После этих слов капитан спохватился, что один из этих предполагаемых извергов, в чьей подлой крови он собирается обагрить руки, стоит сейчас перед ним, и нахмурился.
- Русское офицерство всегда отличалось благородством по отношению к поверженному противнику, - строго напомнил он. - Накануне расстрела я собираюсь устроить для вас и других военнопленных небольшой званый ужин, на котором прочту отрывки из своей повести и исполню несколько песен собственного сочинения.

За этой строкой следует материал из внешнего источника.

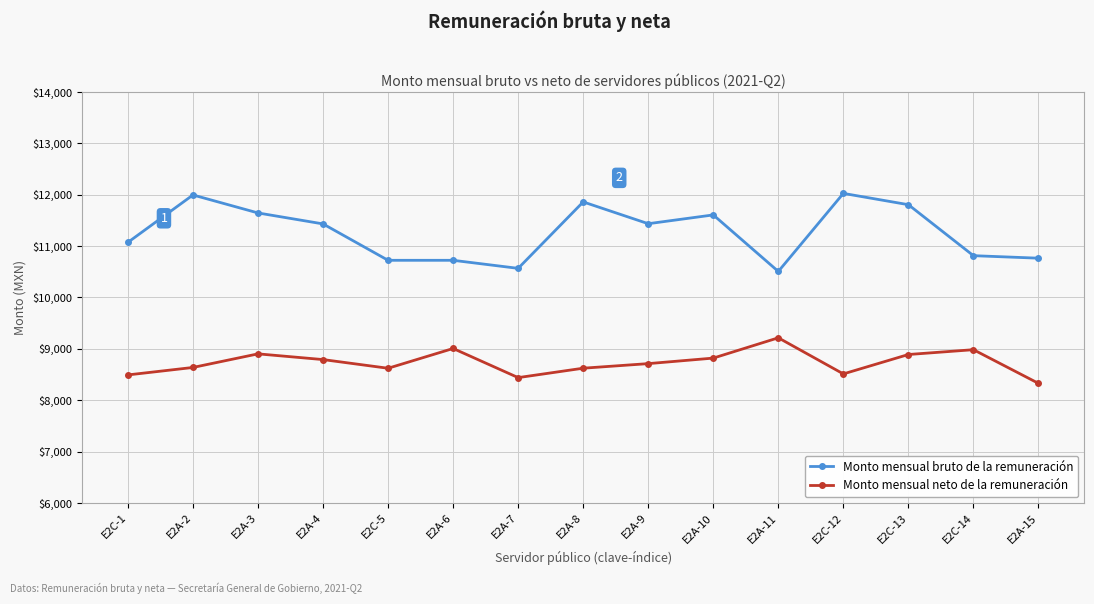

True or false: Monto mensual neto de la remuneración and Monto mensual bruto de la remuneración intersect in this chart.

False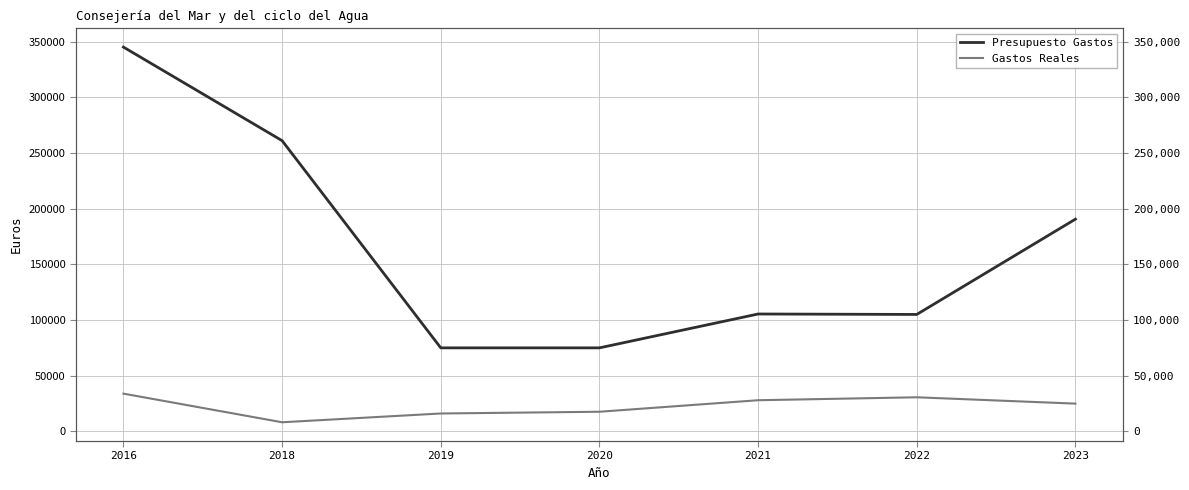

True or false: Presupuesto Gastos and Gastos Reales intersect in this chart.

False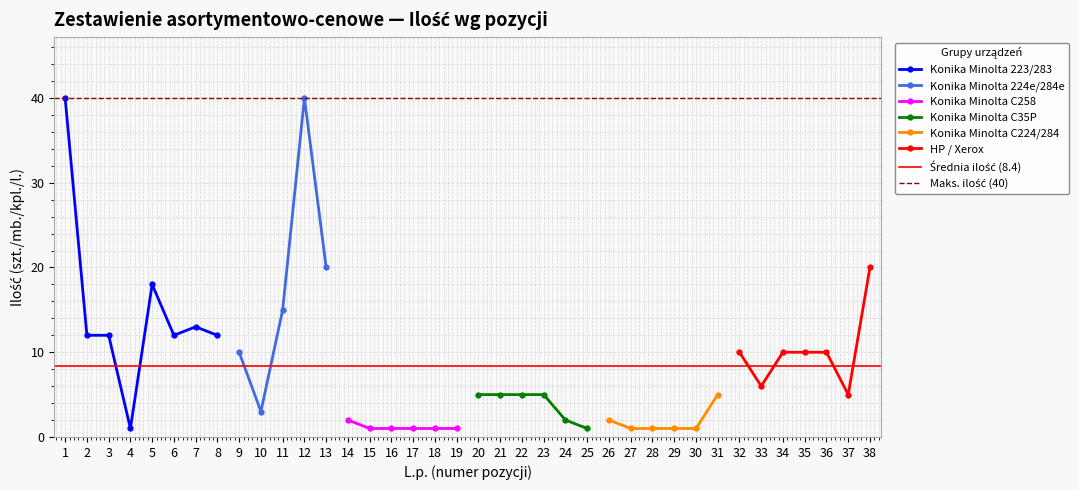

What is the value of the Konika Minolta 223/283 point at the 5th from the left?

18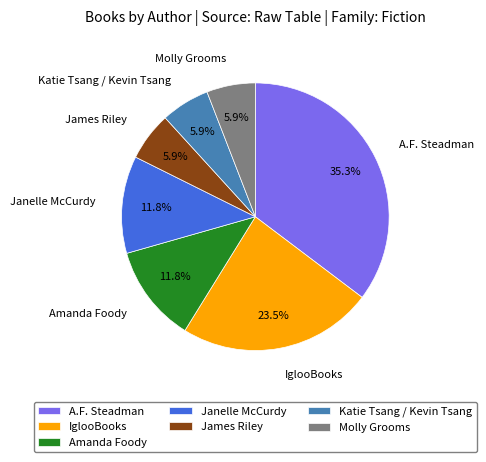

Which category has the biggest portion of the pie?

A.F. Steadman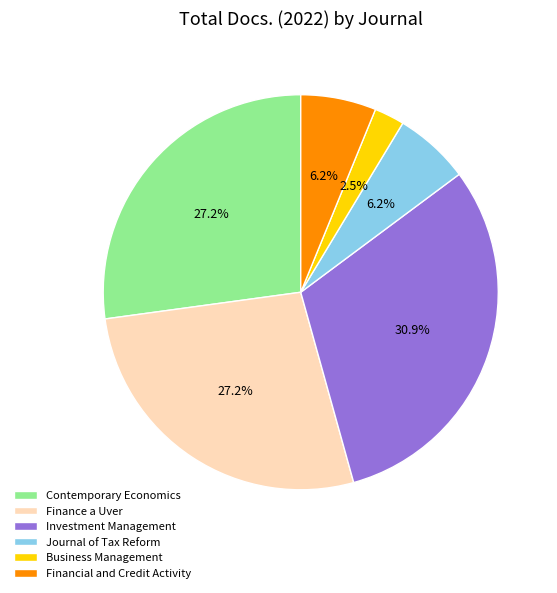

Which category has the biggest portion of the pie?

Investment Management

На втором этаже, где у нас расположена экспозиция Евграфа Долотова, имеется прекрасное фортепиано, немного расстроенное, но звучное. Если не ошибаюсь, оно пережило пожар, устроенный в усадьбе французскими кирасирами в 1812 году. Одна из моих подчиненных, прапорщик Игрицкая, которая на "гражданке" была драматической актрисой, исполнит для вас песни и романсы Глинки, Варламова и Гурилева на стихи Пушкина, Фета и Алексея Константиновича Толстого. Угощение будет скромное, но сытное. На войне, как говорится, и поросенок Божий дар. Потом разрешено будет немного потанцевать с прапорщиком. Мы звери только в бою.